4.1 Getting A DOM Tree

The easiest way to get a DOM tree is to have it built for you. One of the modules in the xml.dom package is sax_builder.py, which provides a SaxBuilder class that will construct a DOM tree from its input. You must create a SaxBuilder instance and a SAX parser, associate the instance as the parser's document handler, and then retrieve the resulting tree.

import sys
from xml.sax import saxexts
from xml.dom.sax_builder import SaxBuilder

# Create a SAX parser and a SaxBuilder instance
p = saxexts.make_parser()
dh = SaxBuilder()
p.setDocumentHandler(dh)

# Parse the input, and close the parser
p.parseFile(sys.stdin)
p.close()

# Retrieve the DOM tree
doc = dh.document

The SaxBuilder document handler makes the resulting DOM tree available as its document attribute.

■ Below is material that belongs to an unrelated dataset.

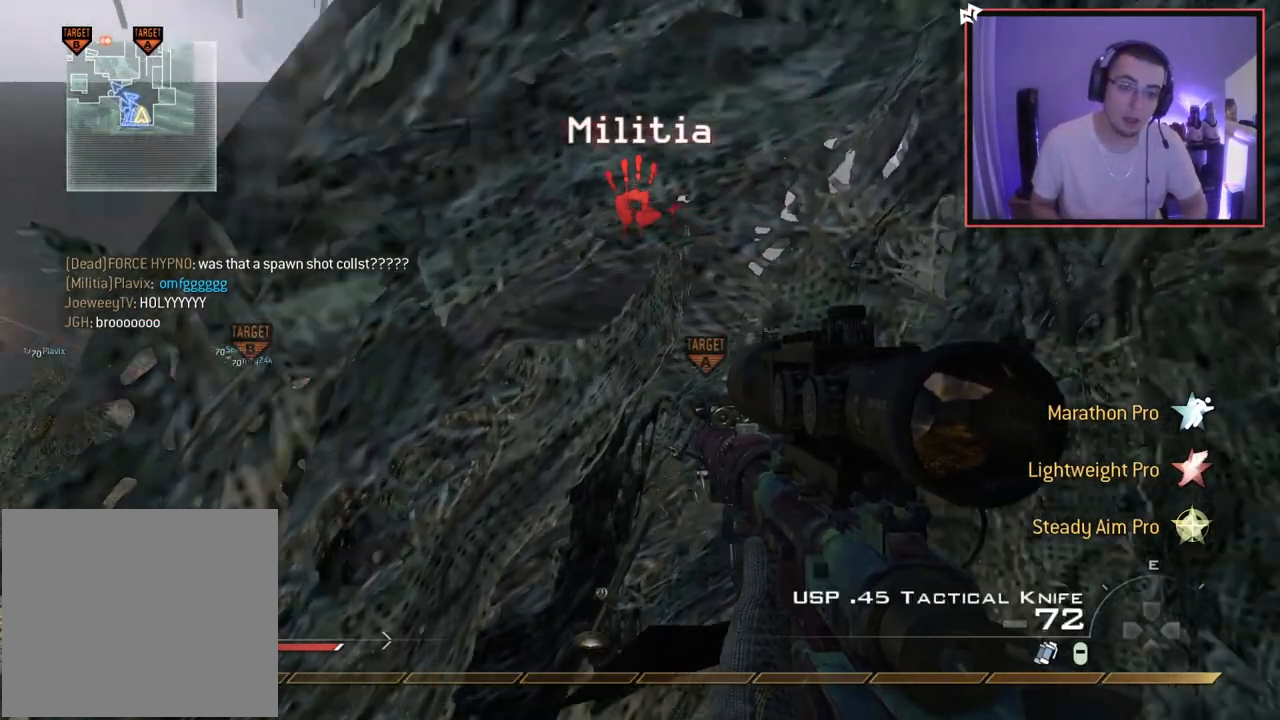
{"buttons": [], "left_stick": "up-left", "right_stick": "center", "events": [[150, "TRIANGLE", "up"]]}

An even easier way of creating a DOM tree is to use the FileReader class in the xml.dom.utils module. It

from xml.dom import utils
reader = utils.FileReader('quotations.xml')
doc = reader.document

FileReader can handle both XML and HTML input files, and can parse input from any file-like object. This can be used to produce DOM trees from documents retrieved through HTTP:

from xml.dom.utils import FileReader
import urllib

URL = 'http://localhost/index.html'
sock = urllib.urlopen(URL)
f=FileReader()
doc = f.readFile('index.html', sock)

You could also subclass FileReader to implement some specialized behaviour that you require.